:: 任务要求 ::
(A) 判断下列关于H1foo与受精的选文的三项说法是否与原文相符:(i)受精卵形成初期,胚胎发育主要依赖卵子发生过程中积累的RNA和蛋白质;(ii)小鼠卵胞质单精子注射30 min后,H1foo才开始与鱼精蛋白发生置换;(iii)在猪的卵母细胞受精过程中,H1foo在精子染色质解聚之后才募集到染色质上。逐项回答"是"或"否",并摘引原文中起决定作用的语句。
(B) 将关于H1foo与受精的选文中"精卵结合时,精子主要提供一半的遗传物质,而受精过程及早期卵裂所需要的物质和调控因子主要来源于卵子。"一句译成英语。
(C) 接着关于H1foo与精子染色质解聚的选文的最后一句,续写下去。

:: 选文 ::
↓↓↓
卵子受精后,精卵各自独立的基因组经过一系列复杂变化,最终形成一个胚胎基因组,控制胚胎发育。精卵结合时,精子主要提供一半的遗传物质,而受精过程及早期卵裂所需要的物质和调控因子主要来源于卵子。在受精卵形成初期,父源基因和母源基因都处于转录不活跃状态,此时胚胎发育主要依赖于卵子发生过程中所积累的大量RNA和蛋白质。
研究表明,在哺乳动物卵子受精后即刻有H1foo募集到精子染色质上,这将有助于父源染色质的解聚及核重编程的顺利进行[17]。例如:在小鼠卵胞质单精子注射5 min 后,H1foo 就开始与精子染色质上的鱼精蛋白发生置换,改变染色质构象,对胚胎全能性建立起作用。在注射30 min、60 min后,H1foo已在解聚的精子染色质中显著表达[3]。同样,在猪的卵母细胞受精过程中也发现,在精子染色质解聚之前H1foo 就已募集到染色质上[18]。Y.Mizusawa 等[9]在对胞质内单精子注射后未受精的33 枚人卵子进行分析时发现,其中精子染色质凝集且未检测到hH1foo 阳性信号的占45%;精子染色质凝集且有hH1foo 阳性信号的占9%;精子染色质解聚且有hH1foo 阳性信号的占45%;无精子染色质解聚且未检测到hH1foo 阳性信号的情况。综上试验结果进一步说明,在精子染色质解聚之前,H1foo 已经进入染色质中,并且染色质解聚过程需要H1foo的参与。同时,这一试验结果也为寻找辅助受精失败的原因提供了有价值的参考。此后,S.Funaya 等[19]通过敲降和过表达的方法研究H1foo 在调节小鼠合子期染色质结构中的作用,再次证明H1foo是染色质解聚的必要条件。
↑↑↑
:: 记录集 ::
↓↓↓
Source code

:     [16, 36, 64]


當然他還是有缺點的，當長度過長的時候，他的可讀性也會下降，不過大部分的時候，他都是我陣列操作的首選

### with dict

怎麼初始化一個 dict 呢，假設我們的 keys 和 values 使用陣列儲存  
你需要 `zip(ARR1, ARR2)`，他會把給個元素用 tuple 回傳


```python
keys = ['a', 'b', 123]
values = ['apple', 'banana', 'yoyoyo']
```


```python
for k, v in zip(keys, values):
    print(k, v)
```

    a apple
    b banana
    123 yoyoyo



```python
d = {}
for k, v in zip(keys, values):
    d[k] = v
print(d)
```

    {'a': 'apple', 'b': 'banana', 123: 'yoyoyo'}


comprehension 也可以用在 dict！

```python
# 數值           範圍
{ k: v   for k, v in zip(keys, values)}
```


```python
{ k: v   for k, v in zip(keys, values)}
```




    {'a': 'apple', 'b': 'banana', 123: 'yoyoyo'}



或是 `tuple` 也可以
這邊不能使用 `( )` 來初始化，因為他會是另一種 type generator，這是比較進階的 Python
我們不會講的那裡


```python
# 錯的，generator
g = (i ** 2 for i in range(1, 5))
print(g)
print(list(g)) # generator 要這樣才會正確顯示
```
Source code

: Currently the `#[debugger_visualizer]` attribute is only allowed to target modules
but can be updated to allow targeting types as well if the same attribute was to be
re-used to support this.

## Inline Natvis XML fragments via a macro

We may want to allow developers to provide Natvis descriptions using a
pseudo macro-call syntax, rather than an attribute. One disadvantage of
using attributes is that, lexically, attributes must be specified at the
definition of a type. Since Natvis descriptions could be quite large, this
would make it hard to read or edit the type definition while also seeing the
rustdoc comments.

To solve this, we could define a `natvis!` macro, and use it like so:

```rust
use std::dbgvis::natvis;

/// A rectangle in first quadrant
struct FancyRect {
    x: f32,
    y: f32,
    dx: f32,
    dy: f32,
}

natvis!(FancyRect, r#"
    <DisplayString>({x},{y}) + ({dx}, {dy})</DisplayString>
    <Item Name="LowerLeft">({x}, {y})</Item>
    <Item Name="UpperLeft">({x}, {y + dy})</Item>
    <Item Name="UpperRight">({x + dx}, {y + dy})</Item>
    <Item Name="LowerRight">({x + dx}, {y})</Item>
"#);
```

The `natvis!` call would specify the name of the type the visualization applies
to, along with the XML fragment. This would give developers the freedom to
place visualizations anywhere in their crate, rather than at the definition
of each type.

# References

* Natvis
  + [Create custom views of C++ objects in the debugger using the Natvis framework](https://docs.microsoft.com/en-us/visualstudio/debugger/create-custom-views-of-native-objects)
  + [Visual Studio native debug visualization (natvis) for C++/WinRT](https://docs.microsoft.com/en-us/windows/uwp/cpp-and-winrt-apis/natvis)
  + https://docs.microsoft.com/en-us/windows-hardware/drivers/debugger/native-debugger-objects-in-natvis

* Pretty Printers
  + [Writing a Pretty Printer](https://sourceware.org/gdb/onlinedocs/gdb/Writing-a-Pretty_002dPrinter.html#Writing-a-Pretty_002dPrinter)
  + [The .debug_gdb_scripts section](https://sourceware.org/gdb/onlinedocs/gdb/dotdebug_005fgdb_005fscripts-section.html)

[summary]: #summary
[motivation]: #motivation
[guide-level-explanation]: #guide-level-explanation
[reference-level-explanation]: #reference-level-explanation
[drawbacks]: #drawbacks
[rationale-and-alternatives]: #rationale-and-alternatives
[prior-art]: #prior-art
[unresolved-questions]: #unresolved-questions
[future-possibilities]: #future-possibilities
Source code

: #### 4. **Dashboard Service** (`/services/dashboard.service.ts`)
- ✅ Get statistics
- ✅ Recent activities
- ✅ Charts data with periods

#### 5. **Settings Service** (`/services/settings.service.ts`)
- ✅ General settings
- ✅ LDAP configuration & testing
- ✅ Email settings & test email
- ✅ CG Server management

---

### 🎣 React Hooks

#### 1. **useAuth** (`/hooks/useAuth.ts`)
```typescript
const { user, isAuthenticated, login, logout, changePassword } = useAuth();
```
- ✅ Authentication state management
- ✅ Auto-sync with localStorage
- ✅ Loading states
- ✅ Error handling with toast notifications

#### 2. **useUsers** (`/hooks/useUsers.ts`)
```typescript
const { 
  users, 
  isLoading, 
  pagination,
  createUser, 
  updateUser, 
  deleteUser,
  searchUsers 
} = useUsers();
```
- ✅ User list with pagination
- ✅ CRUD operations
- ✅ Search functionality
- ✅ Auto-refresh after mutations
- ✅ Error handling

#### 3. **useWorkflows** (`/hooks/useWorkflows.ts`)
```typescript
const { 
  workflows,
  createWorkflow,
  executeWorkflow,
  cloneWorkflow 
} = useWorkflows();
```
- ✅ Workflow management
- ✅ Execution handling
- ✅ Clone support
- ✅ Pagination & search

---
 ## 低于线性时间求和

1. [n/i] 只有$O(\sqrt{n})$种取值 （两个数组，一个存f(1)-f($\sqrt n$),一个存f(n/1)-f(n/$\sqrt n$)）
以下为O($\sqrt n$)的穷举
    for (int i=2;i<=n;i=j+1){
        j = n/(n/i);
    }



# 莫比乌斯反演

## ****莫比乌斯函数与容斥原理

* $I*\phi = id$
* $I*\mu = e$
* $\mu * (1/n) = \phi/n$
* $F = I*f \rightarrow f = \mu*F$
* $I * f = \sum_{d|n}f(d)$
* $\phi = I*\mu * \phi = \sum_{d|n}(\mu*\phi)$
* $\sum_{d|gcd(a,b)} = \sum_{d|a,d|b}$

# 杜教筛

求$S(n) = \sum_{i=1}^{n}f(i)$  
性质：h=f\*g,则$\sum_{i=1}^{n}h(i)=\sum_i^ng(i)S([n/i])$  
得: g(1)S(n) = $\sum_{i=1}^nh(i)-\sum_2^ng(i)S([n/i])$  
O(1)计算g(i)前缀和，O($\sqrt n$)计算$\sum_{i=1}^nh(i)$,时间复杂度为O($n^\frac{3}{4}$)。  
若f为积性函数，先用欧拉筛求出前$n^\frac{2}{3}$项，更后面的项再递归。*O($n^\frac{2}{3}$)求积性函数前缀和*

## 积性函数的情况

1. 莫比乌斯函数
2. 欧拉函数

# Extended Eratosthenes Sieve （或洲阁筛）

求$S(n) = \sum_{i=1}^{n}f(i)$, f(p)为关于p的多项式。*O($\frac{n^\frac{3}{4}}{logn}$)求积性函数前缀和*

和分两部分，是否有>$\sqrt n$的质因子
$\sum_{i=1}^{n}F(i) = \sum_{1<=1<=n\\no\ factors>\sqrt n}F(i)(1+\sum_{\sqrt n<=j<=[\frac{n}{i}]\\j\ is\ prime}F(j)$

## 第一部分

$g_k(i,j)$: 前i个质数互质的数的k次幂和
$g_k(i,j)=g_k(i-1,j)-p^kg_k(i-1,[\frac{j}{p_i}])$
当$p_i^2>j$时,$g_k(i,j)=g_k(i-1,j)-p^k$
↑↑↑
:: 参考答案 ::
(A)
(i)是。"此时胚胎发育主要依赖于卵子发生过程中所积累的大量RNA和蛋白质"
(ii)否。"在小鼠卵胞质单精子注射5 min 后,H1foo 就开始与精子染色质上的鱼精蛋白发生置换"
(iii)否。"在精子染色质解聚之前H1foo 就已募集到染色质上"

(B) When sperm and egg unite, the sperm mainly provides half of the genetic material, while the substances and regulatory factors required for fertilization and early cleavage come mainly from the egg.

(C)
细胞核移植技术主要是用来研究胚胎发育过程中细胞核和细胞质的功能以及二者间的相互关系,探讨有关遗传、发育和细胞分化等方面的一些基本理论问题。近年来,因其具有广泛的应用前景和巨大的应用价值而备受青睐。自成功获得克隆羊Dolly 以来,多种动物也陆续被成功克隆,然而该项技术仍然存在克隆效率低、流产率和死亡率高等问题,其应用潜力受到制约[20]。深入了解供体细胞核与受体细胞质之间的互作关系及重构胚的发育,将有助于加深对克隆机制的认识,进而提高克隆效率。
体细胞核移植是将已分化的体细胞核移入去核的卵母细胞中,而融合后的重编程能力是非常有限的[21]。研究表明,哺乳动物核移植过程中存在同受精过程相似的组蛋白替换,尤其是H1foo和体细胞型H1之间的替换,对基因的重编程具有重要作用。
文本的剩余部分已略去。